Туту стояла лазня дубовая: Ту, ту, ту! [припев со стуком]
А ходили дьтюшки богу помолиться, Стоуб обнимали, печь цаловали, Перяд Сопухой крыжом ляжали, Яны думали: Прячистая, Анож Сопуха — Нячистая! 22
Таким образом, в быту православной Руси могли сохраняться дохристианские формы поведения в качестве узаконенного анти-поведения. В определенных местах и в определенное время христианин вынужден был вести себя «неправильно», с точки зрения "норм христианского поведения'. Правильное поведение в неправильном месте и в неправильное время воспринималось бы как кощунственное, т. е. греховное.
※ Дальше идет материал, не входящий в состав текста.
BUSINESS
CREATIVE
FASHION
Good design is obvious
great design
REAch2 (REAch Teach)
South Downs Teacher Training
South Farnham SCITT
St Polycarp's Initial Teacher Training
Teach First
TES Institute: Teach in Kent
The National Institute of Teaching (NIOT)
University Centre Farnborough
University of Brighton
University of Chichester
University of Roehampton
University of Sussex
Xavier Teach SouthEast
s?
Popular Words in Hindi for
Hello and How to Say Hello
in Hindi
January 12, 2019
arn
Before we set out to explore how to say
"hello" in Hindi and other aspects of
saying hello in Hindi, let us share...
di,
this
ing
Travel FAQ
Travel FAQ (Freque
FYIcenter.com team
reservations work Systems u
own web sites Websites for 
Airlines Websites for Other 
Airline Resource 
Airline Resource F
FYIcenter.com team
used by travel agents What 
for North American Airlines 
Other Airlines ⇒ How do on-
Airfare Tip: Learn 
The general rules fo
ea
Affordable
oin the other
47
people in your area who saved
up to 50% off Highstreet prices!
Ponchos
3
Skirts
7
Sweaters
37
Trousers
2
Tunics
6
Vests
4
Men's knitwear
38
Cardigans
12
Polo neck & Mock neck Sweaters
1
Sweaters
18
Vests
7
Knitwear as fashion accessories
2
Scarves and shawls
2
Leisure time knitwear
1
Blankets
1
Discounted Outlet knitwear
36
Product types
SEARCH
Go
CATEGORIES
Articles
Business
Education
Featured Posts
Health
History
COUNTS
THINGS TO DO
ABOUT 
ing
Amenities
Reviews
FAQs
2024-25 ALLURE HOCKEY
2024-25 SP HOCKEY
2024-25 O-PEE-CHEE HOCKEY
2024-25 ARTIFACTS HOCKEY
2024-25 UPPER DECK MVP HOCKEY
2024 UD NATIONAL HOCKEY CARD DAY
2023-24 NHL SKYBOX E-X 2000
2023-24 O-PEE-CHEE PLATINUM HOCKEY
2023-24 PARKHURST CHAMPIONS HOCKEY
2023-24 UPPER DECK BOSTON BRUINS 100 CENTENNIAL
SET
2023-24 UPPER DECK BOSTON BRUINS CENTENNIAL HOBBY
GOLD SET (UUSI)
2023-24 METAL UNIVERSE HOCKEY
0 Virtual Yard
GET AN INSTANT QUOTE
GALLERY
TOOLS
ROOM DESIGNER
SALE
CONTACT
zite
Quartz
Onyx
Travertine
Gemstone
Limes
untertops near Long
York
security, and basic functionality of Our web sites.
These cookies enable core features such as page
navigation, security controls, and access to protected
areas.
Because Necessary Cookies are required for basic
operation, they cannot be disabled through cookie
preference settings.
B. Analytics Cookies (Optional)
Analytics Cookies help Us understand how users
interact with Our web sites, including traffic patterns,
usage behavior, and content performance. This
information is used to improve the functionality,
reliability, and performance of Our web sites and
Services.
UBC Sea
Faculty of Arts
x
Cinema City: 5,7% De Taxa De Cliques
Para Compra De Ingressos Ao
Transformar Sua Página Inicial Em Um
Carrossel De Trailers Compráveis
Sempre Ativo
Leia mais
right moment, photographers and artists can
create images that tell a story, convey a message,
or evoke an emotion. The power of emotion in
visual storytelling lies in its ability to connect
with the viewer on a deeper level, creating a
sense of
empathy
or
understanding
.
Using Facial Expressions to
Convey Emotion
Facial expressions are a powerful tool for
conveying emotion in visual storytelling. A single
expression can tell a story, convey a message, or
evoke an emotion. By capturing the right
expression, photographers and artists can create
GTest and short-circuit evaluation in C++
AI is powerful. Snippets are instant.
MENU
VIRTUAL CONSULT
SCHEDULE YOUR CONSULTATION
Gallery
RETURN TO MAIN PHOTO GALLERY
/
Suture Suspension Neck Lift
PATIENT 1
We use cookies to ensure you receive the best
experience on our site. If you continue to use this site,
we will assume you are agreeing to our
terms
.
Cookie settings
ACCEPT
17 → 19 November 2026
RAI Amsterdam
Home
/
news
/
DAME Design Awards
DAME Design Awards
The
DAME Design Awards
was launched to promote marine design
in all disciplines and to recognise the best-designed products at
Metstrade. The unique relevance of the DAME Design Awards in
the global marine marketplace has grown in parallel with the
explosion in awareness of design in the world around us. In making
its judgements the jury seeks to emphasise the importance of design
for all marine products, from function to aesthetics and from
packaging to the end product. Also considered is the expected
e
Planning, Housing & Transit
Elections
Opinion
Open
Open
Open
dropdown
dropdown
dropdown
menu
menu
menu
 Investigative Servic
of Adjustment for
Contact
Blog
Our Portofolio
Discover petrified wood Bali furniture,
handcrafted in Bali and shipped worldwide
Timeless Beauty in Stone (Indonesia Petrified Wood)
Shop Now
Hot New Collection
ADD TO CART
Так, например, во время святок или в некоторые другие моменты календарного обрядового цикла, а также во время посещения «нечистых» мест, как в пределах русской земли, так и при вступлении в «басурманские» земли, следовало реализовать особое поведение, нормы которого были противоположны «правильному»23. Практически это приводило к консервации норм языческого поведения.
Новая (христианская) культура в значительной степени конституировала себя, противопоставляя старой — и таким образом старая языческая культура в качестве анти-культуры выступала как необходимое условие культуры как таковой. Тем самым, та «новая культура», которая мыслила себя как отрицание и полное уничтожение «старой», практически являлась мощным средством сохранения этой последней, включая в себя как унаследованные тексты, так и сохраненные формы поведения при зеркальной перевернутости функций.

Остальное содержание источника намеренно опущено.